Typically, the air activated gravity conveyor network will converge the fly ash to a common flow valve that feeds into the conveying apparatus. Optionally two conveying apparatuses can be employed with one apparatus acting in a standby capacity. A manual cutoff gate valve may be deployed at the inlet of each conveying device to select or isolate a device as desired. The rotary flow control valve will meter the fly ash into the inlet of the conveying device at a controlled rate for optimum ash conveyance under unusual conditions.
The present method is advantageous in that the equipment cost is less than a standard system, as, for example, cycling sequencing valves for the hoppers are not needed, and the overall control system does not have to be as extensive as in the prior art system that utilized vacuum or pressure conveying systems from the point of entry of the fly ash into the hoppers. The present system also replaces expensive vacuum or pressure systems located at the material outlet of each hopper with a comparatively low cost and low maintenance air activated gravity conveyor system.
A further advantage of the present system is that the continuous flow of ash from the hopper does not give the ash opportunity to come to rest and build up inside the hopper.

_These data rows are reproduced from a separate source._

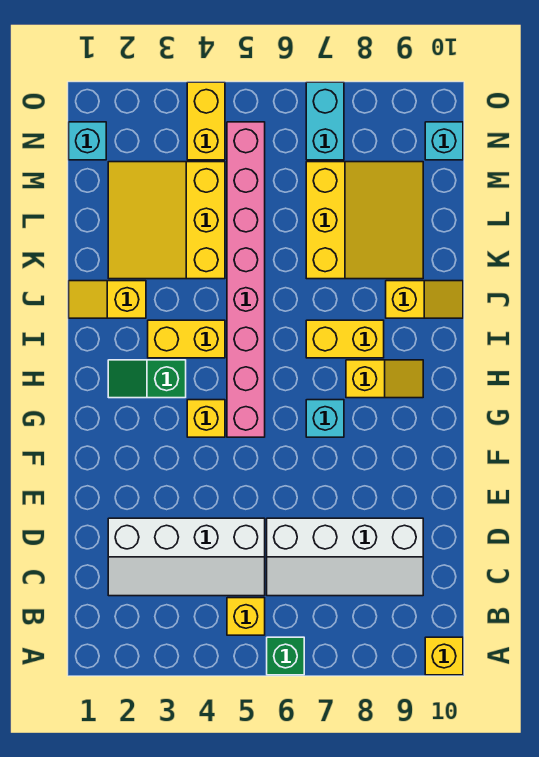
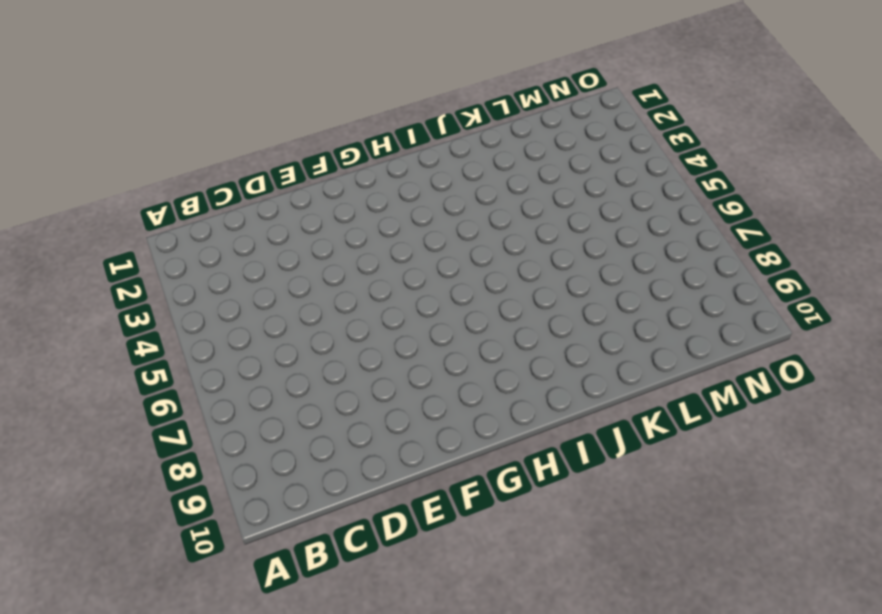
none -> green brick A6 level 1
none -> yellow brick A10 level 1
none -> yellow brick B5 level 1

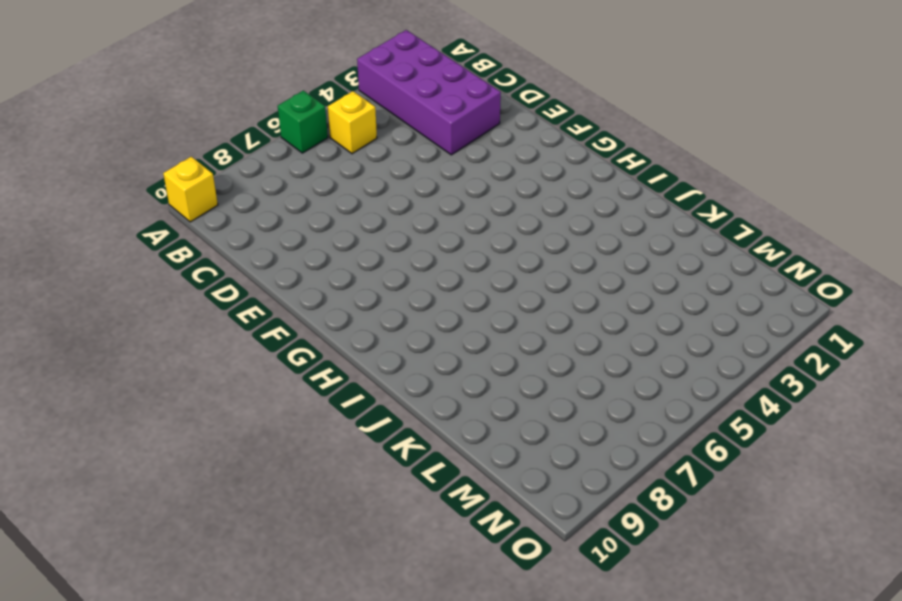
purple brick A2:D3 level 1 -> white slope C2:D5 level 1 top D
none -> white slope C6:D9 level 1 top D
none -> yellow brick G4 level 1
none -> pink brick G5:N5 level 1

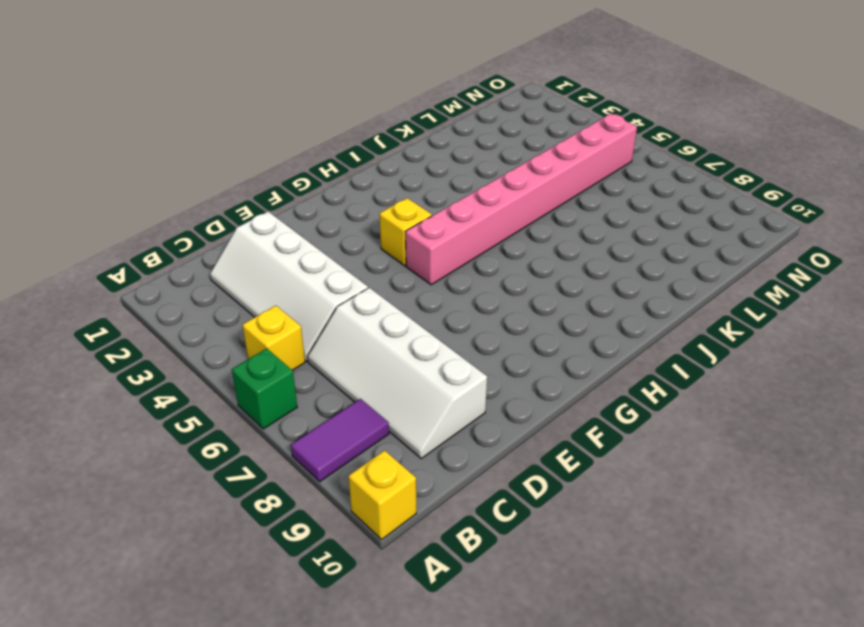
purple tile A8:B8 level 1 -> none
none -> cyan brick G7 level 1
none -> green slope H2:H3 level 1 top 3
none -> yellow slope H8:H9 level 1 top 8

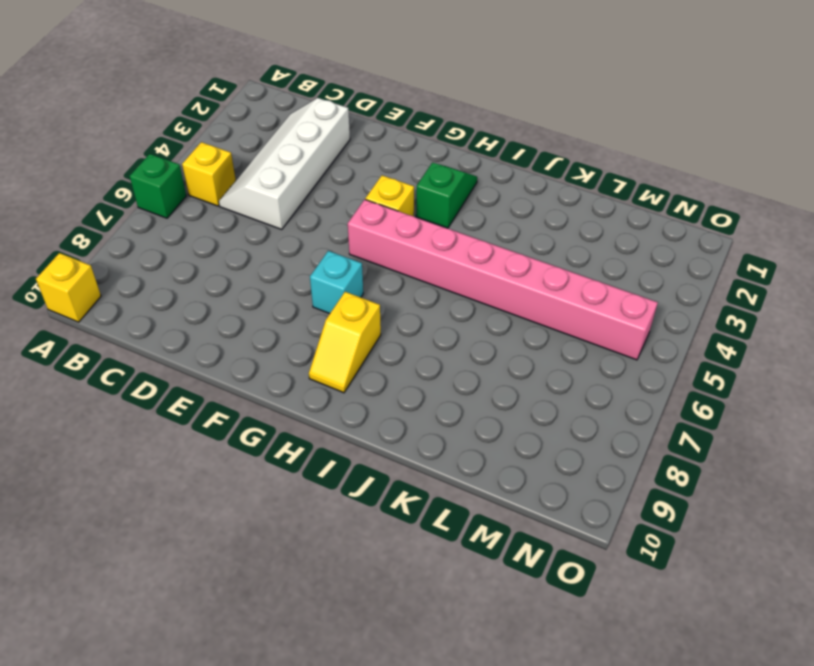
none -> white slope C6:D9 level 1 top D
none -> yellow brick I3:I4 level 1
none -> yellow brick I7:I8 level 1

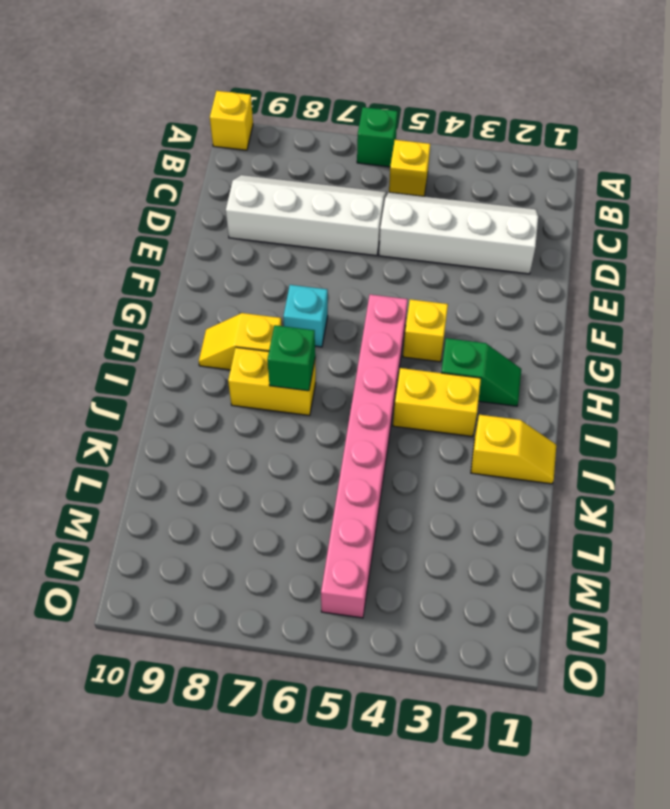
green brick I7 level 2 -> none
none -> yellow slope J9:J10 level 1 top 9
none -> yellow slope K2:M4 level 1 top 4
none -> yellow slope K7:M9 level 1 top 7

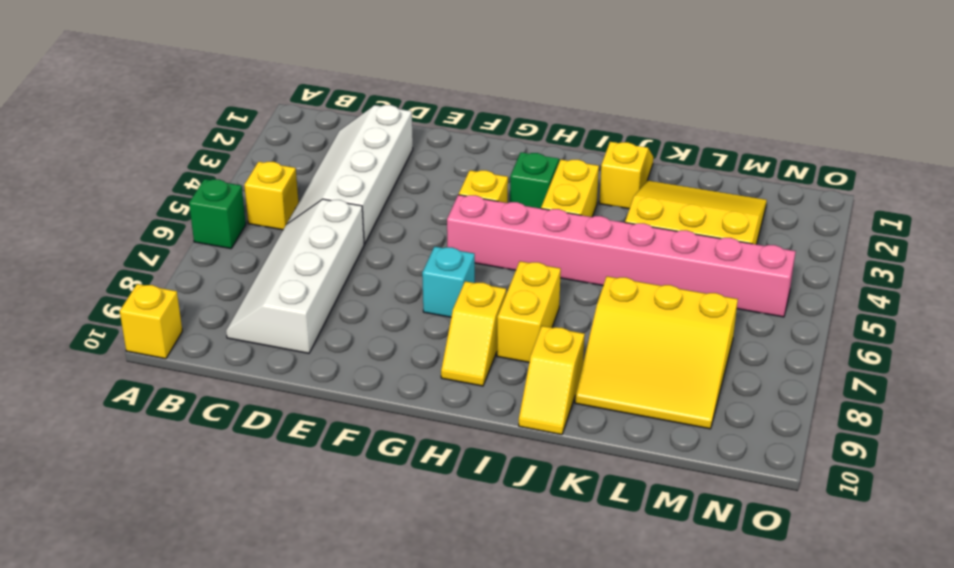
none -> cyan brick N1 level 1
none -> yellow brick N4:O4 level 1
none -> cyan brick N7:O7 level 1

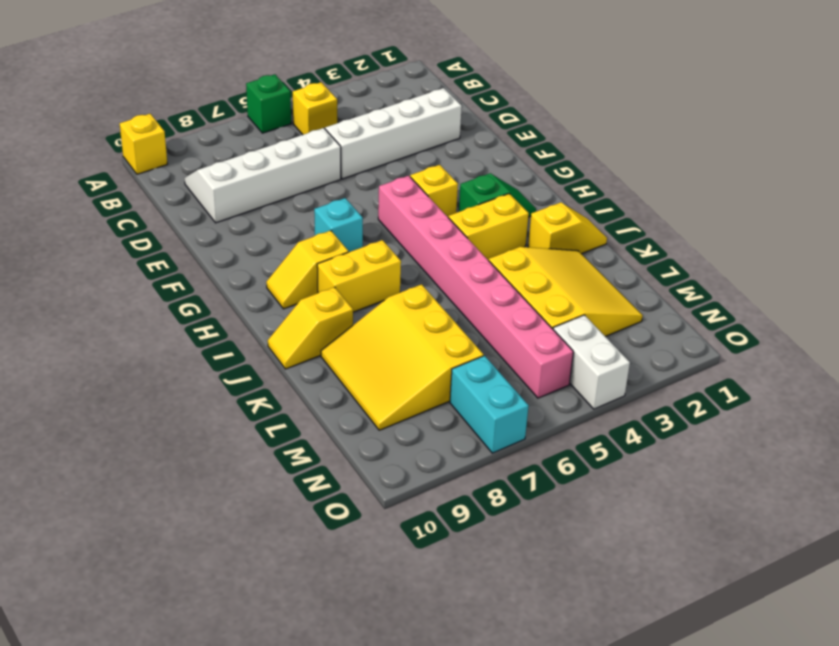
white brick N4:O4 level 1 -> yellow brick N4:O4 level 1
none -> cyan brick N1 level 1
none -> cyan brick N10 level 1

Therefore conditions in which the ash will bridge over in the hopper and fail to flow when the sequential valve is closed are virtually eliminated.
While preferred embodiments of the invention have been described and illustrated above, it should be understood that these are exemplary of the invention and are not to be considered as limiting. Additions, deletions, substitutions, and other modifications can be made without departing from the spirit or scope of the present invention. Accordingly, the invention is not to be considered as limited by the foregoing description but is only limited by the scope of the appended claims.